Something else I observed about him was that when he became aware of someone – ordinary citizen, who faced a particular problem, he followed it up until he made sure it was completely solved. He liked to talk to everybody from all ethnic backgrounds, and walks of life. He liked as well to joke; when he realized that someone greeted him with some fearful attitude, he reassured them by making them feel comfortable, asking them calmly if everything was OK. He was that type of man of his word. He did what he said he would do. This made him to be nicknamed “Ruticumugambi” – The Trustworthy. Wherever he had appointments or public engagements, he was there on time, never late.
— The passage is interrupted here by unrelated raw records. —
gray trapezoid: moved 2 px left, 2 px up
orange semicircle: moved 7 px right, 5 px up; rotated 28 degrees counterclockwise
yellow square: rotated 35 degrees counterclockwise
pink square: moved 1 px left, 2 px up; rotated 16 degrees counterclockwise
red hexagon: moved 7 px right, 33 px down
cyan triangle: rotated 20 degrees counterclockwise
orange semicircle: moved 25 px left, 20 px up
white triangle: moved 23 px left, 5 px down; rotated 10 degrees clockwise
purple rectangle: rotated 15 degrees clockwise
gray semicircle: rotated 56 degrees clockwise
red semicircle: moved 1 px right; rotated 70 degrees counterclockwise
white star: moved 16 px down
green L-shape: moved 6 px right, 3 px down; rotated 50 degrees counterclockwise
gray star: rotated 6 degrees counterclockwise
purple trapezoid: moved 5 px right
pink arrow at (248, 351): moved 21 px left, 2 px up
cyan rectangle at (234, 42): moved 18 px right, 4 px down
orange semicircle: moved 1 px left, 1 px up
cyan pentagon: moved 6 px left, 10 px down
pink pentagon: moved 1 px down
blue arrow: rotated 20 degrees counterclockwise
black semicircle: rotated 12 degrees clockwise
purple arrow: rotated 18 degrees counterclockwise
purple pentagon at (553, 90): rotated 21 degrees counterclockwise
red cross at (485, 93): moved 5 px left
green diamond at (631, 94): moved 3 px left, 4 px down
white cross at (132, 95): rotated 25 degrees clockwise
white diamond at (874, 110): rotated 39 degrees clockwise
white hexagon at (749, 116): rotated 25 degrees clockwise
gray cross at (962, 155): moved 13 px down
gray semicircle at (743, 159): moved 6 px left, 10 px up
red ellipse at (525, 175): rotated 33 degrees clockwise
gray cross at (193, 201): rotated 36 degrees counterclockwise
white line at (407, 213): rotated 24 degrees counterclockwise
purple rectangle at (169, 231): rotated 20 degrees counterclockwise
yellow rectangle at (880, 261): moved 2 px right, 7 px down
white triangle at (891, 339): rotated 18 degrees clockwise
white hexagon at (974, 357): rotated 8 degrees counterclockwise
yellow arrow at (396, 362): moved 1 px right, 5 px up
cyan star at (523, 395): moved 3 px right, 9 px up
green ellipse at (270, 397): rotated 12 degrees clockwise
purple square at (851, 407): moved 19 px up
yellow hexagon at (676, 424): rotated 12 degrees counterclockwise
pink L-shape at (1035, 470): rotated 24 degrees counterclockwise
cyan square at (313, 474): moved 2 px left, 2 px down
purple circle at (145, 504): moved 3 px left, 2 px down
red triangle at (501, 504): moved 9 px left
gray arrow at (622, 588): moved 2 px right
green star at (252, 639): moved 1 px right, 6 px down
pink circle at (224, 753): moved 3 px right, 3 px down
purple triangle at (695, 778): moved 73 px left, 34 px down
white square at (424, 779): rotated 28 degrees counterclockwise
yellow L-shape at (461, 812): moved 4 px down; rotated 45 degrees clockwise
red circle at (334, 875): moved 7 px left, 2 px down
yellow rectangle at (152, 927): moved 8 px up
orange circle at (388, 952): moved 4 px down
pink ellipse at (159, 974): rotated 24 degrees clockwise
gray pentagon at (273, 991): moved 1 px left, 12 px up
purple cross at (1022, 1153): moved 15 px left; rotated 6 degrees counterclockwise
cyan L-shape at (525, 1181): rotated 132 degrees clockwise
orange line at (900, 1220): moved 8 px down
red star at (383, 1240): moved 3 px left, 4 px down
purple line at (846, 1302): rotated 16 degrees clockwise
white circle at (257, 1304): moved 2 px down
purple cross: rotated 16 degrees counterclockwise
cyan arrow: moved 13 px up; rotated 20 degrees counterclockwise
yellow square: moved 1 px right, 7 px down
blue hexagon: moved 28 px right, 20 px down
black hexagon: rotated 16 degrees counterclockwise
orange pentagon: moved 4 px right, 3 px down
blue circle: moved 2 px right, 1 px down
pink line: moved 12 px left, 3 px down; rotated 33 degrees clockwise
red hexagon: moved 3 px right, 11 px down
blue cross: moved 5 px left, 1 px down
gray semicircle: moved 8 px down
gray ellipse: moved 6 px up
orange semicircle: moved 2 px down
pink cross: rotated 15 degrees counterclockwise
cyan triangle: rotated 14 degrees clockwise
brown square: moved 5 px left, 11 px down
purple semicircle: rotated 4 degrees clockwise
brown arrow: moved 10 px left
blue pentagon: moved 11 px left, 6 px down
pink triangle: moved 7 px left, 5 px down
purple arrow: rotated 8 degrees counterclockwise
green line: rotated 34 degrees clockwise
This was known about him even abroad since his peers talked about it in their conversations.
Habyarimana was very educated, mastering highly the French language. He used to tell us that he was friend to his peer heads of state and they too liked him. Once he joked saying that “when African heads of state met and prepared a speech for a general assembly, and needed someone to read it, many time they chose him because they believed in his mastery of the French language.”
Would anyone give of their own father a negative picture? Yes there are out there bad fathers but also children who wrongly assess their parents. That Juvenal Habyarimana was a good father to his children we will take the word of Jeanne for it. Good for them.
According to Jeanne Habyarimana, we have here a portrait of a good father who was assassinated on April 6th, 1994. The question remains of getting in front of a court his assassins still running and leading Rwanda. At least we can through her testimony make up our mind who he was, as you and me as ordinary people [though frankly he was not], particularly if you are a father, and most importantly a good one, hard worker, humble, against injustices and exploiters.